> **GOAL OF THE EXERCISE**
For this exercise, restate the records word for word.

> **TASK INPUT**
------------------------------------------------------------------------

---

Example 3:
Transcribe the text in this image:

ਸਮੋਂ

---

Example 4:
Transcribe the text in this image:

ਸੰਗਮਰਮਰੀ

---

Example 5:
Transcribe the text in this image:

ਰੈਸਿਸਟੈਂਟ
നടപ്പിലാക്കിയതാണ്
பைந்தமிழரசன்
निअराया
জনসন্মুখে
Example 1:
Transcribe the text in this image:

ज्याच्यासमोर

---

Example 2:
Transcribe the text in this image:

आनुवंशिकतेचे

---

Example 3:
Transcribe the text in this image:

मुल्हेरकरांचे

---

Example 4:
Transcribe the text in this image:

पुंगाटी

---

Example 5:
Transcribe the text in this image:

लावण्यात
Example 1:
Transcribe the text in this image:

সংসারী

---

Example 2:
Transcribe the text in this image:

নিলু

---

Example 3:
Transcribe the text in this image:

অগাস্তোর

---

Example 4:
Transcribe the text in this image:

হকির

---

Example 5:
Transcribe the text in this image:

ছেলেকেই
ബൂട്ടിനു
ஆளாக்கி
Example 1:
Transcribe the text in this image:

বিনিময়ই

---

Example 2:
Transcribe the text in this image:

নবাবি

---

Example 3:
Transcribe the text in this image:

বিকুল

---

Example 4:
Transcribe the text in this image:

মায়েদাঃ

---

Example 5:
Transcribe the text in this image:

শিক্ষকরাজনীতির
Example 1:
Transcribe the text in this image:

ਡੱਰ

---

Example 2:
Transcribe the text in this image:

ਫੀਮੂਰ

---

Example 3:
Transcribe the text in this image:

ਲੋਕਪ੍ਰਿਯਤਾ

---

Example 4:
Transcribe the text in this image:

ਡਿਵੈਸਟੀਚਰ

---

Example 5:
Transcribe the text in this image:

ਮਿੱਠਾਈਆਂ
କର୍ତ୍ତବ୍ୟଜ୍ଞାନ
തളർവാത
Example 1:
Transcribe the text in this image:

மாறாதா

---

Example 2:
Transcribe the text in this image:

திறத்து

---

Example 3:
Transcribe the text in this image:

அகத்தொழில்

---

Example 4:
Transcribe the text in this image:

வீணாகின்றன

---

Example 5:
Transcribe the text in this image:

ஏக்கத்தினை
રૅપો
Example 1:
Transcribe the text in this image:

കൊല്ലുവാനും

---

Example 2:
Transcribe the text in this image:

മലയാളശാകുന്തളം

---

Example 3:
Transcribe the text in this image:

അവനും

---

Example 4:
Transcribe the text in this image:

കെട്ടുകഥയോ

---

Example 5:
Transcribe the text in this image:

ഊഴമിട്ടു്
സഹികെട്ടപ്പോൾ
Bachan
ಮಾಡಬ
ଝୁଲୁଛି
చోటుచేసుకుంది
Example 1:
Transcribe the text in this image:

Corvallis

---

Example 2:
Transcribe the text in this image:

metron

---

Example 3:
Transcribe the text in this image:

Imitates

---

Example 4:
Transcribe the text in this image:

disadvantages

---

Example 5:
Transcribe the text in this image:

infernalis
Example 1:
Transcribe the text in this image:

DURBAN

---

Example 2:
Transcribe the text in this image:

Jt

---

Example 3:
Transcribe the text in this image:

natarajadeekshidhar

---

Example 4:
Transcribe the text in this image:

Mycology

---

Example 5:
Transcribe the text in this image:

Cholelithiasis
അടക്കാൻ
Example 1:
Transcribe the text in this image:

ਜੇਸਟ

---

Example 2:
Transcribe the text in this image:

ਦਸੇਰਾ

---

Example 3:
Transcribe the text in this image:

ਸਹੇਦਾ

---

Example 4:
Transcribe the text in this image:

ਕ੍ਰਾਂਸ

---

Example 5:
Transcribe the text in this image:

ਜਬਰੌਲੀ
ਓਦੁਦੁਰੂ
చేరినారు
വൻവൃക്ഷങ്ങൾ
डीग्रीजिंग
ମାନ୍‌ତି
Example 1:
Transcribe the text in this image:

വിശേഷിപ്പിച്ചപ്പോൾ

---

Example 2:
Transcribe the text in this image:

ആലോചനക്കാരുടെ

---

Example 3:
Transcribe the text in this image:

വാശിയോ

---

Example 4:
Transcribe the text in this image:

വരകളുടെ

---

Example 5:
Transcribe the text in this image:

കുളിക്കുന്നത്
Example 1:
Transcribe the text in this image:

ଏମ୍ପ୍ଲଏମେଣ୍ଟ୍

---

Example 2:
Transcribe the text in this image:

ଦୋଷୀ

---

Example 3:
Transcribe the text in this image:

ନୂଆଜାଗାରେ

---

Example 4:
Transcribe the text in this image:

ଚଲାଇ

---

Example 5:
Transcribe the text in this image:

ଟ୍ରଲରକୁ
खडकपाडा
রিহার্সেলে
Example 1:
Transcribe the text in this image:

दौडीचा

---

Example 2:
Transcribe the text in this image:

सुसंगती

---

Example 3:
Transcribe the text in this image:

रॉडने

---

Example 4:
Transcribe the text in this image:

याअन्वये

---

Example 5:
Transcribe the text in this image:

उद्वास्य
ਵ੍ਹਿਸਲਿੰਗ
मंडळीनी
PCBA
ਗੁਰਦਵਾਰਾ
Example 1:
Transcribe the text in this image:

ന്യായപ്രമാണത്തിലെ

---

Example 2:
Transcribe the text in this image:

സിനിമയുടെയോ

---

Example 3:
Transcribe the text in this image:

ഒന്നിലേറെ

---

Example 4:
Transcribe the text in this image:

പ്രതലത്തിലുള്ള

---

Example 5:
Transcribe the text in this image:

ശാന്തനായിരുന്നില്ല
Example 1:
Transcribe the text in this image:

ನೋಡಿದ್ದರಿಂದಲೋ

------------------------------------------------------------------------

> **RESULT**
---

Example 3:
Transcribe the text in this image:

ਸਮੋਂ

---

Example 4:
Transcribe the text in this image:

ਸੰਗਮਰਮਰੀ

---

Example 5:
Transcribe the text in this image:

ਰੈਸਿਸਟੈਂਟ
നടപ്പിലാക്കിയതാണ്
பைந்தமிழரசன்
निअराया
জনসন্মুখে
Example 1:
Transcribe the text in this image:

ज्याच्यासमोर

---

Example 2:
Transcribe the text in this image:

आनुवंशिकतेचे

---

Example 3:
Transcribe the text in this image:

मुल्हेरकरांचे

---

Example 4:
Transcribe the text in this image:

पुंगाटी

---

Example 5:
Transcribe the text in this image:

लावण्यात
Example 1:
Transcribe the text in this image:

সংসারী

---

Example 2:
Transcribe the text in this image:

নিলু

---

Example 3:
Transcribe the text in this image:

অগাস্তোর

---

Example 4:
Transcribe the text in this image:

হকির

---

Example 5:
Transcribe the text in this image:

ছেলেকেই
ബൂട്ടിനു
ஆளாக்கி
Example 1:
Transcribe the text in this image:

বিনিময়ই

---

Example 2:
Transcribe the text in this image:

নবাবি

---

Example 3:
Transcribe the text in this image:

বিকুল

---

Example 4:
Transcribe the text in this image:

মায়েদাঃ

---

Example 5:
Transcribe the text in this image:

শিক্ষকরাজনীতির
Example 1:
Transcribe the text in this image:

ਡੱਰ

---

Example 2:
Transcribe the text in this image:

ਫੀਮੂਰ

---

Example 3:
Transcribe the text in this image:

ਲੋਕਪ੍ਰਿਯਤਾ

---

Example 4:
Transcribe the text in this image:

ਡਿਵੈਸਟੀਚਰ

---

Example 5:
Transcribe the text in this image:

ਮਿੱਠਾਈਆਂ
କର୍ତ୍ତବ୍ୟଜ୍ଞାନ
തളർവാത
Example 1:
Transcribe the text in this image:

மாறாதா

---

Example 2:
Transcribe the text in this image:

திறத்து

---

Example 3:
Transcribe the text in this image:

அகத்தொழில்

---

Example 4:
Transcribe the text in this image:

வீணாகின்றன

---

Example 5:
Transcribe the text in this image:

ஏக்கத்தினை
રૅપો
Example 1:
Transcribe the text in this image:

കൊല്ലുവാനും

---

Example 2:
Transcribe the text in this image:

മലയാളശാകുന്തളം

---

Example 3:
Transcribe the text in this image:

അവനും

---

Example 4:
Transcribe the text in this image:

കെട്ടുകഥയോ

---

Example 5:
Transcribe the text in this image:

ഊഴമിട്ടു്
സഹികെട്ടപ്പോൾ
Bachan
ಮಾಡಬ
ଝୁଲୁଛି
చోటుచేసుకుంది
Example 1:
Transcribe the text in this image:

Corvallis

---

Example 2:
Transcribe the text in this image:

metron

---

Example 3:
Transcribe the text in this image:

Imitates

---

Example 4:
Transcribe the text in this image:

disadvantages

---

Example 5:
Transcribe the text in this image:

infernalis
Example 1:
Transcribe the text in this image:

DURBAN

---

Example 2:
Transcribe the text in this image:

Jt

---

Example 3:
Transcribe the text in this image:

natarajadeekshidhar

---

Example 4:
Transcribe the text in this image:

Mycology

---

Example 5:
Transcribe the text in this image:

Cholelithiasis
അടക്കാൻ
Example 1:
Transcribe the text in this image:

ਜੇਸਟ

---

Example 2:
Transcribe the text in this image:

ਦਸੇਰਾ

---

Example 3:
Transcribe the text in this image:

ਸਹੇਦਾ

---

Example 4:
Transcribe the text in this image:

ਕ੍ਰਾਂਸ

---

Example 5:
Transcribe the text in this image:

ਜਬਰੌਲੀ
ਓਦੁਦੁਰੂ
చేరినారు
വൻവൃക്ഷങ്ങൾ
डीग्रीजिंग
ମାନ୍‌ତି
Example 1:
Transcribe the text in this image:

വിശേഷിപ്പിച്ചപ്പോൾ

---

Example 2:
Transcribe the text in this image:

ആലോചനക്കാരുടെ

---

Example 3:
Transcribe the text in this image:

വാശിയോ

---

Example 4:
Transcribe the text in this image:

വരകളുടെ

---

Example 5:
Transcribe the text in this image:

കുളിക്കുന്നത്
Example 1:
Transcribe the text in this image:

ଏମ୍ପ୍ଲଏମେଣ୍ଟ୍

---

Example 2:
Transcribe the text in this image:

ଦୋଷୀ

---

Example 3:
Transcribe the text in this image:

ନୂଆଜାଗାରେ

---

Example 4:
Transcribe the text in this image:

ଚଲାଇ

---

Example 5:
Transcribe the text in this image:

ଟ୍ରଲରକୁ
खडकपाडा
রিহার্সেলে
Example 1:
Transcribe the text in this image:

दौडीचा

---

Example 2:
Transcribe the text in this image:

सुसंगती

---

Example 3:
Transcribe the text in this image:

रॉडने

---

Example 4:
Transcribe the text in this image:

याअन्वये

---

Example 5:
Transcribe the text in this image:

उद्वास्य
ਵ੍ਹਿਸਲਿੰਗ
मंडळीनी
PCBA
ਗੁਰਦਵਾਰਾ
Example 1:
Transcribe the text in this image:

ന്യായപ്രമാണത്തിലെ

---

Example 2:
Transcribe the text in this image:

സിനിമയുടെയോ

---

Example 3:
Transcribe the text in this image:

ഒന്നിലേറെ

---

Example 4:
Transcribe the text in this image:

പ്രതലത്തിലുള്ള

---

Example 5:
Transcribe the text in this image:

ശാന്തനായിരുന്നില്ല
Example 1:
Transcribe the text in this image:

ನೋಡಿದ್ದರಿಂದಲೋ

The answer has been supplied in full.